Information provided -

---

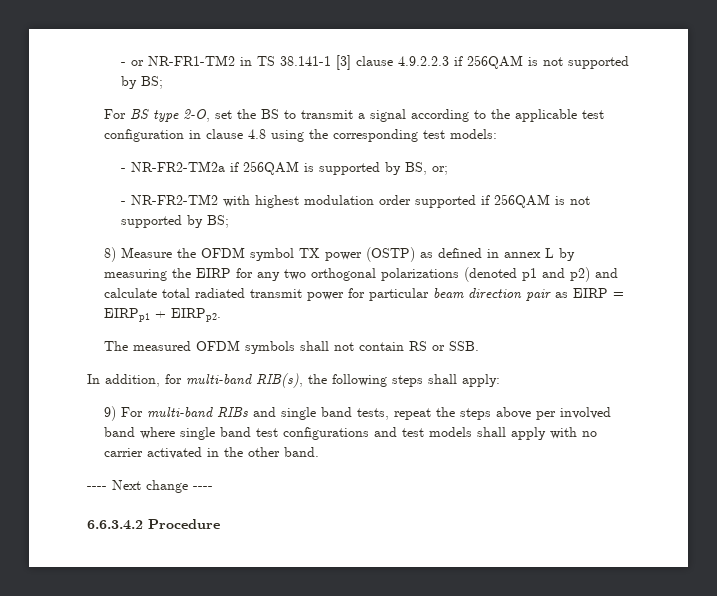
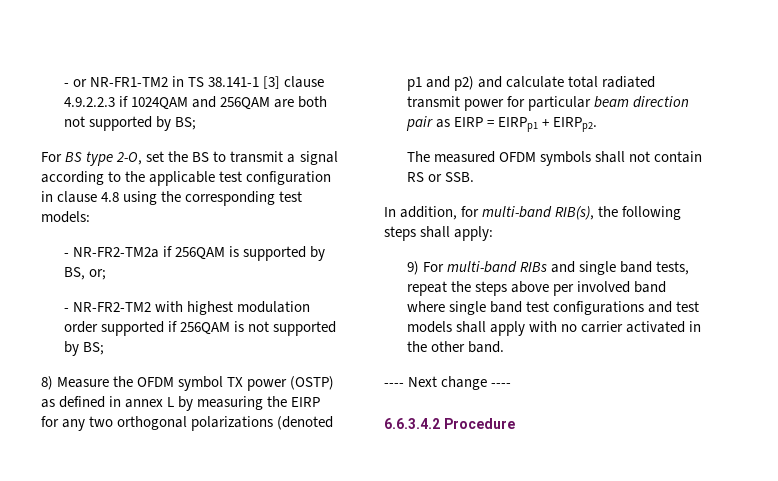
[467,55,539,69] 256QAM is -> [131,96,328,110] 1024QAM and 256QAM are both

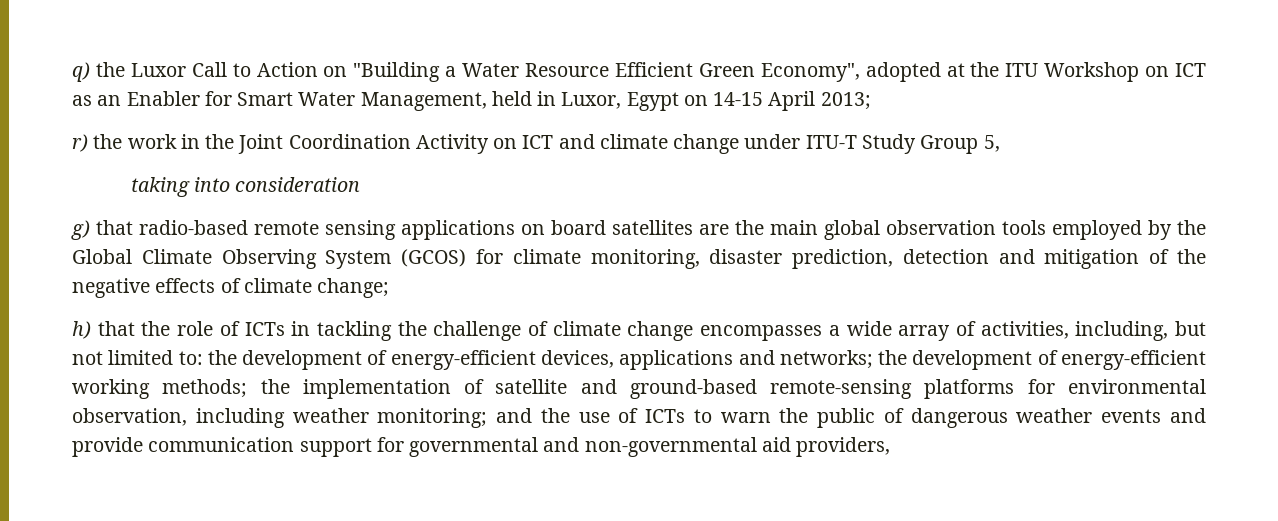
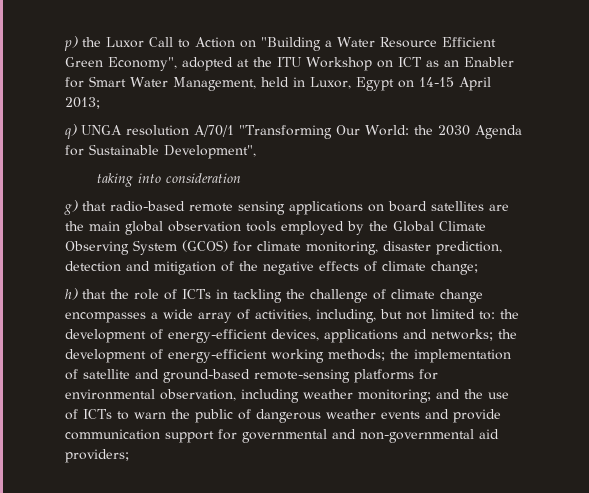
[72,62,90,82] q) -> [64,36,78,51] p)
[72,134,1000,154] r) the work in the Joint Coordination Activity on ICT and climate change under ITU-T Study Group 5, -> [65,124,522,139] [65,144,256,159] q) UNGA resolution A/70/1 "Transforming Our World: the 2030 Agenda for Sustainable Development",
[796,437,891,457] providers, -> [65,449,129,463] providers;

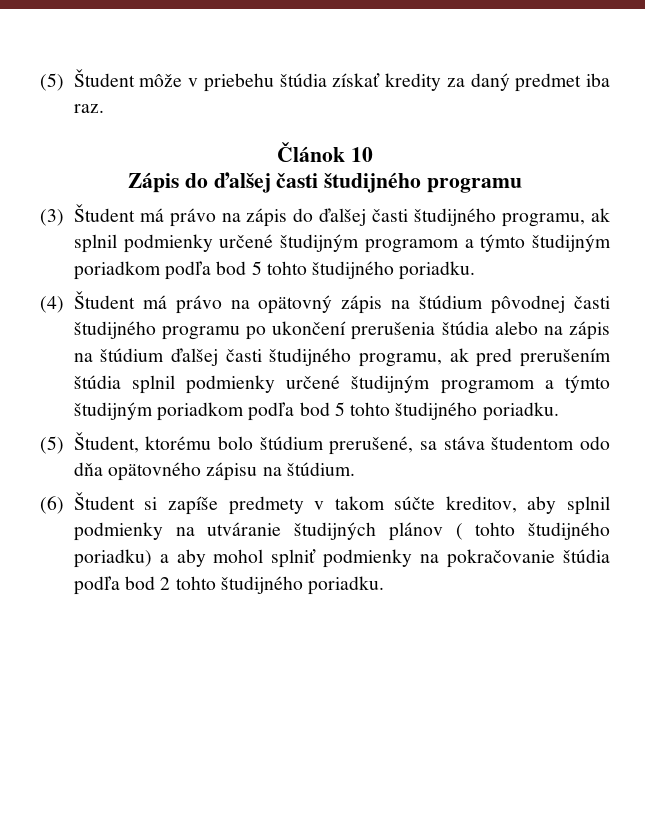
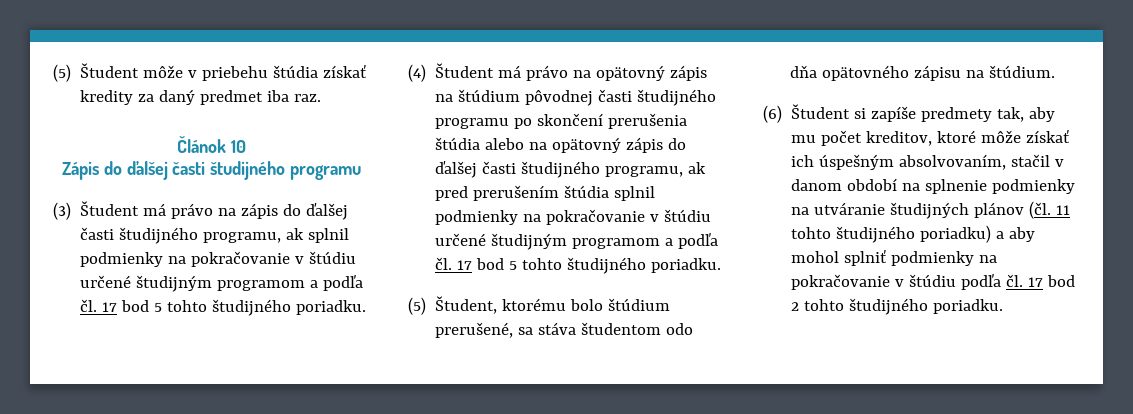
[219,234,611,253] [73,261,212,280] určené študijným programom a týmto študijným poriadkom podľa -> [168,251,357,267] [80,274,364,292] [80,299,118,312] na pokračovanie v štúdiu určené študijným programom a podľa čl. 17
[272,321,347,335] ukončení -> [537,113,604,126] skončení
[569,321,610,340] [73,348,165,362] zápis na štúdium -> [552,137,687,153] opätovný zápis do
[286,375,611,394] [73,402,295,421] určené študijným programom a týmto študijným poriadkom podľa -> [523,209,712,225] [435,232,719,250] [435,257,473,270] na pokračovanie v štúdiu určené študijným programom a podľa čl. 17
[314,496,610,515] v takom súčte kreditov, aby splnil -> [997,107,1056,122] [791,129,1071,146] [791,154,1065,170] [791,178,988,194] tak, aby mu počet kreditov, ktoré môže získať ich úspešným absolvovaním, stačil v danom období na splnenie
[455,523,463,540] ( -> [1029,201,1071,219] (čl. 11
[563,549,610,563] [73,576,120,595] štúdia podľa -> [895,273,1044,290] v štúdiu podľa čl. 17

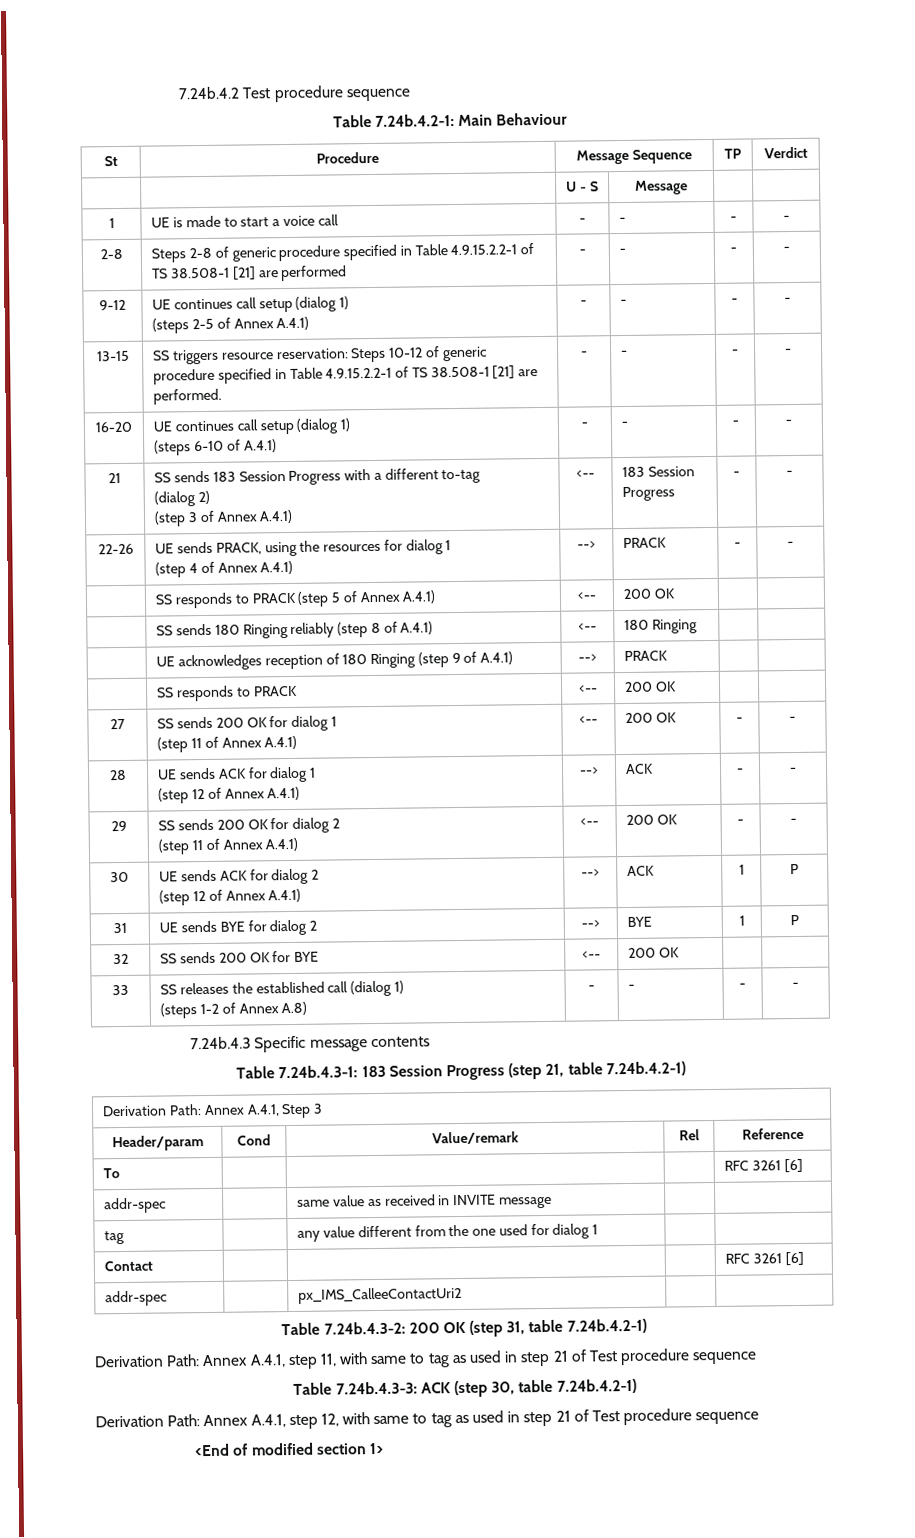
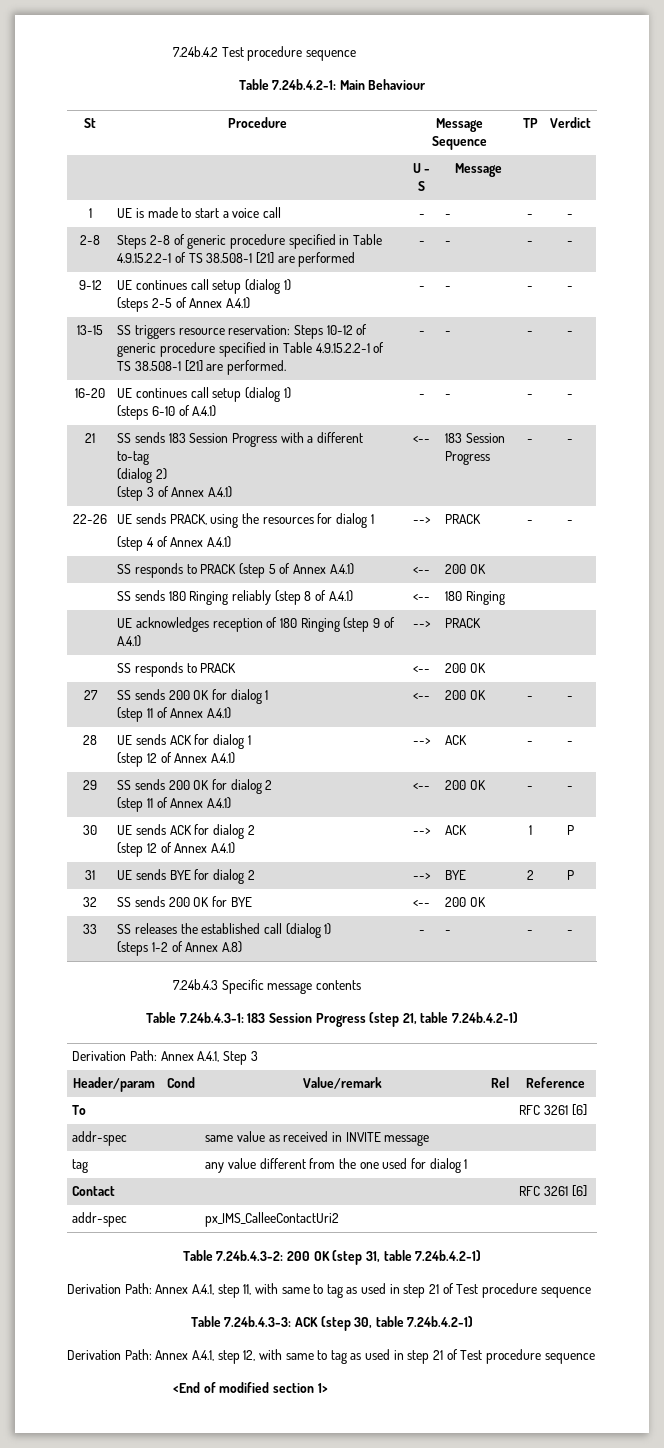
[738,915,745,926] 1 -> [526,870,534,880] 2

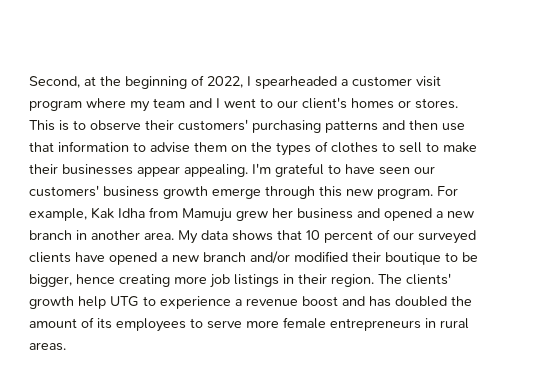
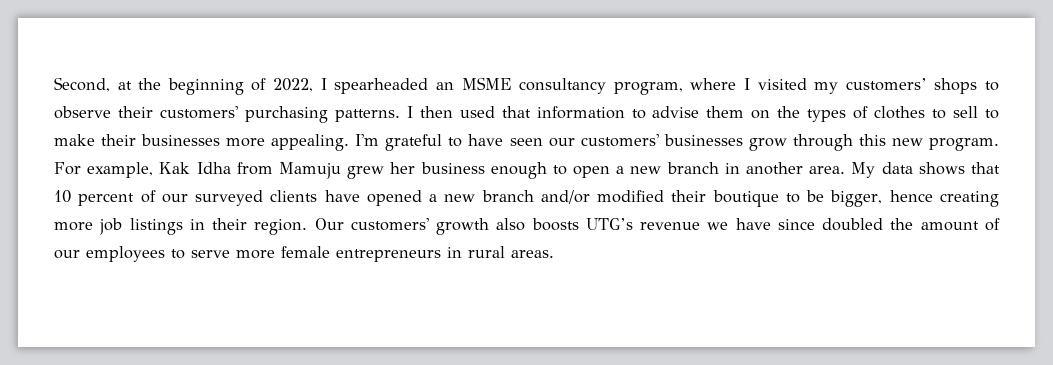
[341,76,441,87] [29,97,458,112] [29,120,69,131] a customer visit program where my team and I went to our client's homes or stores. This is -> [435,77,978,95] an MSME consultancy program, where I visited my customers’ shops
[325,120,465,133] patterns and then use -> [334,106,495,122] patterns. I then used
[137,166,180,177] appear -> [226,138,266,147] more
[103,186,261,199] business growth emerge -> [663,134,787,151] businesses grow
[357,208,432,221] and opened -> [490,162,611,179] enough to open
[378,273,451,285] [29,296,391,309] The clients' growth help UTG to experience a revenue boost and has -> [314,218,815,235] Our customers' growth also boosts UTG’s revenue we have since
[97,318,112,329] its -> [54,250,80,259] our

---

How to complete this task - From the first line to the last, write out the data exactly, dropping any pictures.

Response to this task -
[467,55,539,69] 256QAM is -> [131,96,328,110] 1024QAM and 256QAM are both

[72,62,90,82] q) -> [64,36,78,51] p)
[72,134,1000,154] r) the work in the Joint Coordination Activity on ICT and climate change under ITU-T Study Group 5, -> [65,124,522,139] [65,144,256,159] q) UNGA resolution A/70/1 "Transforming Our World: the 2030 Agenda for Sustainable Development",
[796,437,891,457] providers, -> [65,449,129,463] providers;

[219,234,611,253] [73,261,212,280] určené študijným programom a týmto študijným poriadkom podľa -> [168,251,357,267] [80,274,364,292] [80,299,118,312] na pokračovanie v štúdiu určené študijným programom a podľa čl. 17
[272,321,347,335] ukončení -> [537,113,604,126] skončení
[569,321,610,340] [73,348,165,362] zápis na štúdium -> [552,137,687,153] opätovný zápis do
[286,375,611,394] [73,402,295,421] určené študijným programom a týmto študijným poriadkom podľa -> [523,209,712,225] [435,232,719,250] [435,257,473,270] na pokračovanie v štúdiu určené študijným programom a podľa čl. 17
[314,496,610,515] v takom súčte kreditov, aby splnil -> [997,107,1056,122] [791,129,1071,146] [791,154,1065,170] [791,178,988,194] tak, aby mu počet kreditov, ktoré môže získať ich úspešným absolvovaním, stačil v danom období na splnenie
[455,523,463,540] ( -> [1029,201,1071,219] (čl. 11
[563,549,610,563] [73,576,120,595] štúdia podľa -> [895,273,1044,290] v štúdiu podľa čl. 17

[738,915,745,926] 1 -> [526,870,534,880] 2

[341,76,441,87] [29,97,458,112] [29,120,69,131] a customer visit program where my team and I went to our client's homes or stores. This is -> [435,77,978,95] an MSME consultancy program, where I visited my customers’ shops
[325,120,465,133] patterns and then use -> [334,106,495,122] patterns. I then used
[137,166,180,177] appear -> [226,138,266,147] more
[103,186,261,199] business growth emerge -> [663,134,787,151] businesses grow
[357,208,432,221] and opened -> [490,162,611,179] enough to open
[378,273,451,285] [29,296,391,309] The clients' growth help UTG to experience a revenue boost and has -> [314,218,815,235] Our customers' growth also boosts UTG’s revenue we have since
[97,318,112,329] its -> [54,250,80,259] our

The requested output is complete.